Search code examples
phparrayscharacter-encodingtrimspaces

PHP - issue with trim()


Context:

I'm saving a .csv file "keys" (the first line) into an array $CSV to get a multidimensionnal array of the file.
The keys containing multiple words keep their 1st and last spaces as 1st and last character. The file is encoded in Windows-1252 which I convert to UTF-8.

Process:

$keys = mb_convert_encoding($keys, 'UTF-8', 'Windows-1252');
$keys = trim(str_replace('"', ' ', $keys));
$keys = explode(';', $keys);

Results:

here are the firsts 2 keys, the 2nd one keeps its spaces.

Initial process (key => value):

[Commande] => C......
[ Date de création ] => 01/01/1970

Using urlencode(substr($keys[$j], 0, 1)) as value:

[Commande] => C
[ Date de création ] => +

Using rawurlencode(substr($keys[$j], 0, 1)) as value:

[Commande] => C
[ Date de création ] => %20

Using functions I found on other SO questions like preg_replace('/\xc2\xa0/', '', $keys) always outputs %20.

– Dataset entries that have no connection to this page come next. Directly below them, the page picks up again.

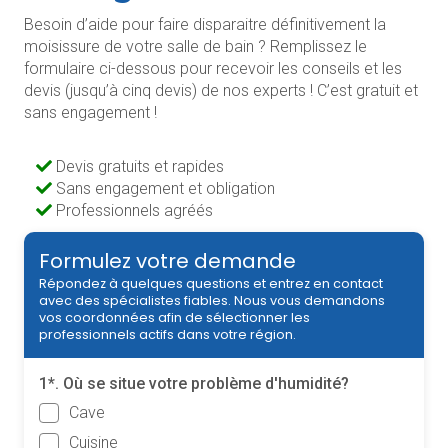
Besoin d’aide pour faire disparaitre définitivement la
moisissure de votre salle de bain ? Remplissez le
formulaire ci-dessous pour recevoir les conseils et les
devis (jusqu’à cinq devis) de nos experts ! C’est gratuit et
sans engagement !
Devis gratuits et rapides
Sans engagement et obligation
Professionnels agréés
Formulez votre demande
Répondez à quelques questions et entrez en contact
avec des spécialistes fiables. Nous vous demandons
vos coordonnées afin de sélectionner les
professionnels actifs dans votre région.
1*. Où se situe votre problème d'humidité?
Cave
Cuisine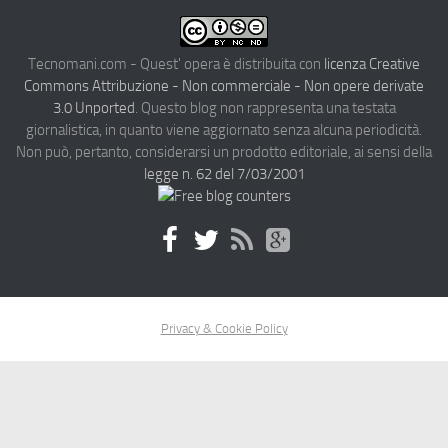
Tecnomani.com - Quest' opera è distribuita con
licenza Creative
Commons Attribuzione - Non commerciale - Non opere derivate
3.0 Unported
. Questo blog non rappresenta una testata
giornalistica, in quanto viene aggiornato senza alcuna periodicità.
Non può, pertanto, considerarsi un prodotto editoriale, ai sensi della
legge n. 62 del 7/03/2001
Privacy & Cookie Policy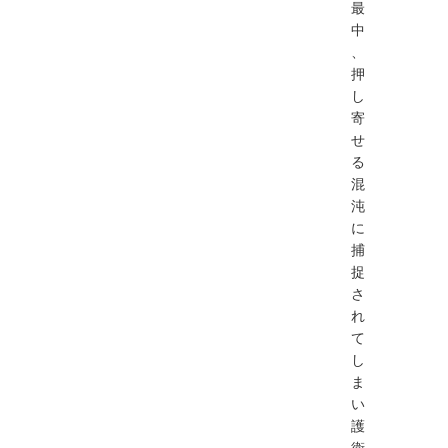
最
中
、
押
し
寄
せ
る
混
沌
に
捕
捉
さ
れ
て
し
ま
い
護
衛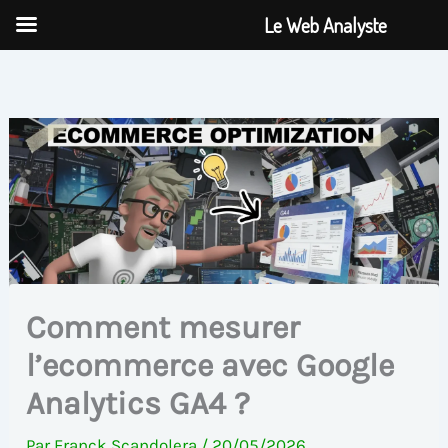
Aller
Le Web Analyste
au
contenu
Comment mesurer
l’ecommerce avec Google
Analytics GA4 ?
Par
Franck Scandolera
/
20/05/2026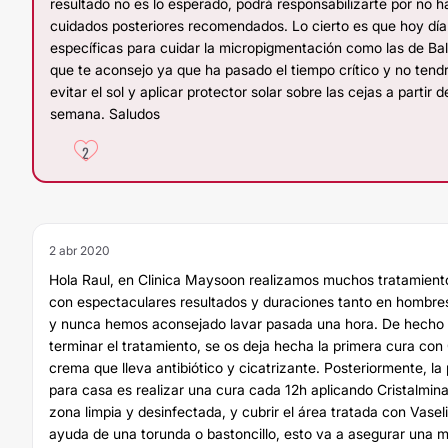
resultado no es lo esperado, podrá responsabilizarte por no 
cuidados posteriores recomendados. Lo cierto es que hoy d
específicas para cuidar la micropigmentación como las de Ba
que te aconsejo ya que ha pasado el tiempo crítico y no tend
evitar el sol y aplicar protector solar sobre las cejas a partir d
semana. Saludos
2
2 abr 2020
Hola Raul, en Clinica Maysoon realizamos muchos tratamient
con espectaculares resultados y duraciones tanto en hombre
y nunca hemos aconsejado lavar pasada una hora. De hecho en
terminar el tratamiento, se os deja hecha la primera cura con
crema que lleva antibiótico y cicatrizante. Posteriormente, la
para casa es realizar una cura cada 12h aplicando Cristalmin
zona limpia y desinfectada, y cubrir el área tratada con Vaseli
ayuda de una torunda o bastoncillo, esto va a asegurar una 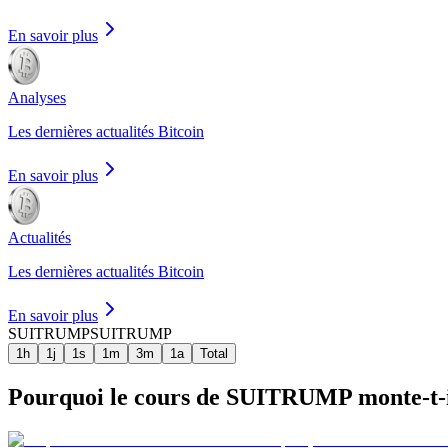
En savoir plus
Analyses
Les dernières actualités Bitcoin
En savoir plus
Actualités
Les dernières actualités Bitcoin
En savoir plus
SUITRUMP
SUITRUMP
1h
1j
1s
1m
3m
1a
Total
Pourquoi le cours de SUITRUMP monte-t-il 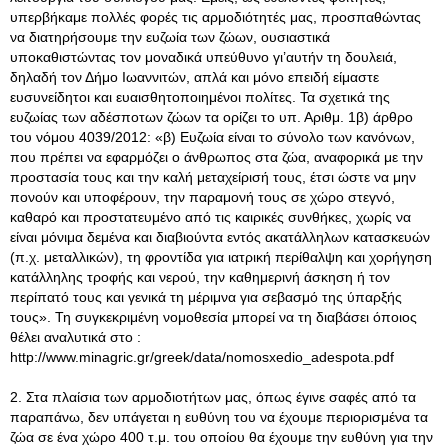
υπερβήκαμε πολλές φορές τις αρμοδιότητές μας, προσπαθώντας
να διατηρήσουμε την ευζωία των ζώων, ουσιαστικά
υποκαθιστώντας τον μοναδικά υπεύθυνο γι’αυτήν τη δουλειά,
δηλαδή τον Δήμο Ιωαννιτών, απλά και μόνο επειδή είμαστε
ευσυνείδητοι και ευαισθητοποιημένοι πολίτες. Τα σχετικά της
ευζωίας των αδέσποτων ζώων τα ορίζει το υπ. Αριθμ. 1β) άρθρο
του νόμου 4039/2012: «β) Ευζωία είναι το σύνολο των κανόνων,
που πρέπει να εφαρμόζει ο άνθρωπος στα ζώα, αναφορικά με την
προστασία τους και την καλή μεταχείρισή τους, έτσι ώστε να μην
πονούν και υποφέρουν, την παραμονή τους σε χώρο στεγνό,
καθαρό και προστατευμένο από τις καιρικές συνθήκες, χωρίς να
είναι μόνιμα δεμένα και διαβιούντα εντός ακατάλληλων κατασκευών
(π.χ. μεταλλικών), τη φροντίδα για ιατρική περίθαλψη και χορήγηση
κατάλληλης τροφής και νερού, την καθημερινή άσκηση ή τον
περίπατό τους και γενικά τη μέριμνα για σεβασμό της ύπαρξής
τους». Τη συγκεκριμένη νομοθεσία μπορεί να τη διαβάσει όποιος
θέλει αναλυτικά στο :
http://www.minagric.gr/greek/data/nomosxedio_adespota.pdf
2. Στα πλαίσια των αρμοδιοτήτων μας, όπως έγινε σαφές από τα
παραπάνω, δεν υπάγεται η ευθύνη του να έχουμε περιορισμένα τα
ζώα σε ένα χώρο 400 τ.μ. του οποίου θα έχουμε την ευθύνη για την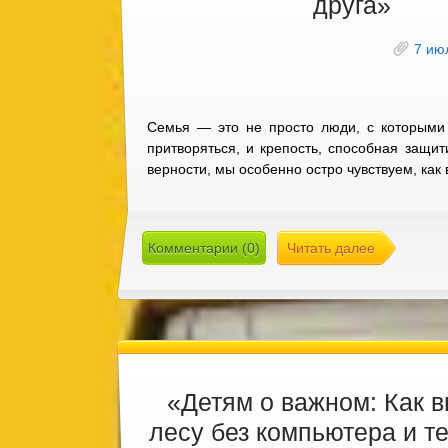
друга»
7 ию
Семья — это не просто люди, с которыми
притворяться, и крепость, способная защи
верности, мы особенно остро чувствуем, как
Комментарии (0)
Читать далее
«Детям о важном: Как в
лесу без компьютера и 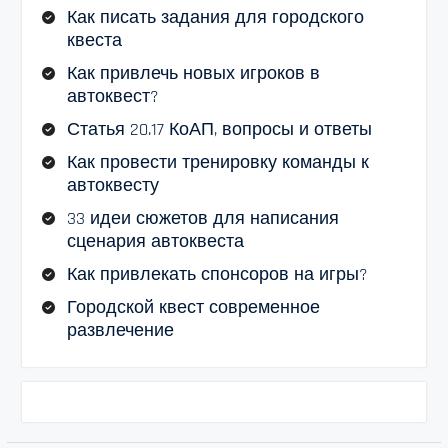
Как писать задания для городского
квеста
Как привлечь новых игроков в
автоквест?
Статья 20.17 КоАП, вопросы и ответы
Как провести тренировку команды к
автоквесту
33 идеи сюжетов для написания
сценария автоквеста
Как привлекать спонсоров на игры?
Городской квест современное
развлечение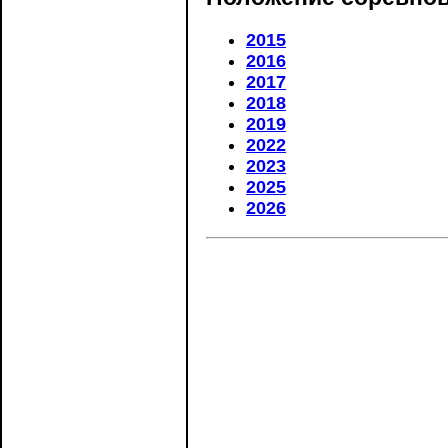
2015
2016
2017
2018
2019
2022
2023
2025
2026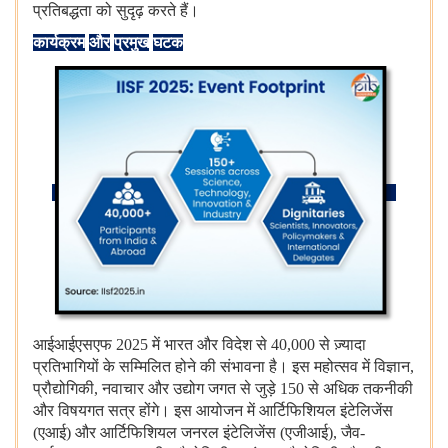
प्रतिबद्धता
को
सुदृढ़
करते
हैं।
कार्यक्रम
और
प्रमुख
घटक
आईआईएसएफ 2025 में
भारत
और
विदेश
से 40,000 से
ज़्यादा
प्रतिभागियों
के
सम्मिलित
होने
की
संभावना
है।
इस
महोत्सव
में
विज्ञान,
प्रौद्योगिकी, नवाचार
और
उद्योग
जगत
से
जुड़े 150 से
अधिक
तकनीकी
और
विषयगत
सत्र
होंगे।
इस
आयोजन
में
आर्टिफिशियल
इंटेलिजेंस
(एआई) और
आर्टिफिशियल
जनरल
इंटेलिजेंस (एजीआई), जैव-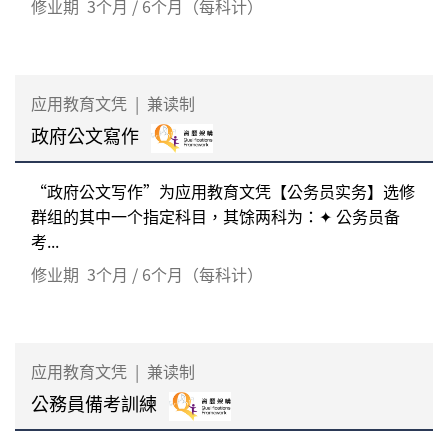
修业期
3个月 / 6个月（每科计）
应用教育文凭
|
兼读制
政府公文寫作
“政府公文写作”为应用教育文凭【公务员实务】选修
群组的其中一个指定科目，其馀两科为：✦ 公务员备
考...
修业期
3个月 / 6个月（每科计）
应用教育文凭
|
兼读制
公務員備考訓練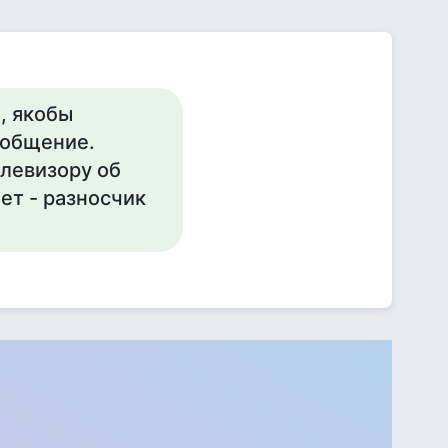
, якобы
ообщение.
елевизору об
ет - разносчик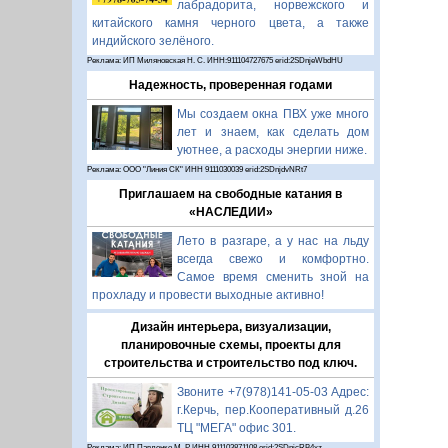
лабрадорита, норвежского и
китайского камня черного цвета, а также
индийского зелёного.
Реклама: ИП Миляновская Н. С. ИНН:911104727675 erid:2SDnjeWbdHU
Надежность, проверенная годами
Мы создаем окна ПВХ уже много
лет и знаем, как сделать дом
уютнее, а расходы энергии ниже.
Реклама: ООО "Линия СК" ИНН 9111030039 erid:2SDnjdvNRt7
Приглашаем на свободные катания в
«НАСЛЕДИИ»
Лето в разгаре, а у нас на льду
всегда свежо и комфортно.
Самое время сменить зной на
прохладу и провести выходные активно!
Дизайн интерьера, визуализации,
планировочные схемы, проекты для
строительства и строительство под ключ.
Звоните +7(978)141-05-03 Адрес:
г.Керчь, пер.Кооперативный д.26
ТЦ "МЕГА" офис 301.
Реклама: ИП Павленко М. Р. ИНН 911103871108 erid:2SDnjcRB4xz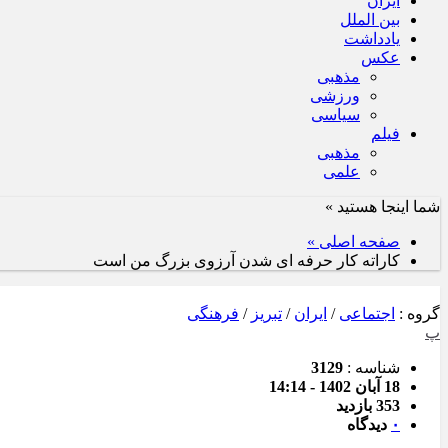
ایران
بین الملل
یادداشت
عکس
مذهبی
ورزشی
سیاسی
فیلم
مذهبی
علمی
شما اینجا هستید »
صفحه اصلی »
کاراته کار حرفه ای شدن آرزوی بزرگ من است
گروه :
اجتماعی
/
ایران
/
تبریز
/
فرهنگی
پ
شناسه :
3129
18 آبان 1402 - 14:14
353 بازدید
۰
دیدگاه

I could skip this issue or work differently but I don't understand why can't I trim() these strings.

Full sample code:

$file = file(__DIR__ . '/path/to/' . $csv_file);
// Keys
$keys = mb_convert_encoding($file[0], 'UTF-8', 'Windows-1252');
$keys = trim(str_replace('"', ' ', $keys));
$keys = explode(';', $keys);

$CSV = [];

for ($i = 1; $i < count($file); $i += 1) {
    $values = explode(';', $file[$i]);
    for ($j = 0; $j < count($values); $j += 1) {
        $values[$j] = mb_convert_encoding($values[$j], 'UTF-8', 'Windows-1252');
        $values[$j] = trim(str_replace('"', ' ', $values[$j]));
        $values = array_combine($keys, $values);
        $CSV[] = $values;
    }
}
die('<pre>' . print_r($CSV, true) . '</pre>');

Solution

  • $keys = trim(str_replace('"', ' ', $keys));
    $keys = explode(';', $keys);
    

    Presumably you're starting with this line:

    Commande;"Date de création";"Something something"
    

    You're then turning it into this line (you're introducing the spaces here):

    Commande; Date de création ; Something something 
    

    Which you're then trimming (removing the spaces at the start and end of the line):

    Commande; Date de création ; Something something
    

    And then you're exploding the line:

    array('Commande', ' Date de création ', ' Something something')
    

    1. You need to trim each individual value after you have exploded the line, not before:

      $keys = array_map('trim', $keys);
      
    2. You should use CSV-parsing functions to parse CSVs, not re-invent the wheel:

      $keys = str_getcsv($file[0], ';');
      
    3. You should parse the entire CSV file using fgetcsv for more efficiency:

      function read_and_convert_line($fh) {
          $values = fgetcsv($fh, 0, ';');
          if (!$values) {
              return false;
          }
      
          return array_map(
              function ($value) { return mb_convert_encoding($value, 'UTF-8', 'Windows-1252'); }, 
              $values
          );
      }
      
      $fh = fopen(__DIR__ . '/path/to/' . $csv_file);
      $headers = read_and_convert_line($fh);
      $data = [];
      
      while ($row = read_and_convert_line($fh)) {
          $data[] = array_combine($headers, $row);
      }
      
      fclose($fh);
      print_r($data);
      

      This should eliminate the need for trim entirely.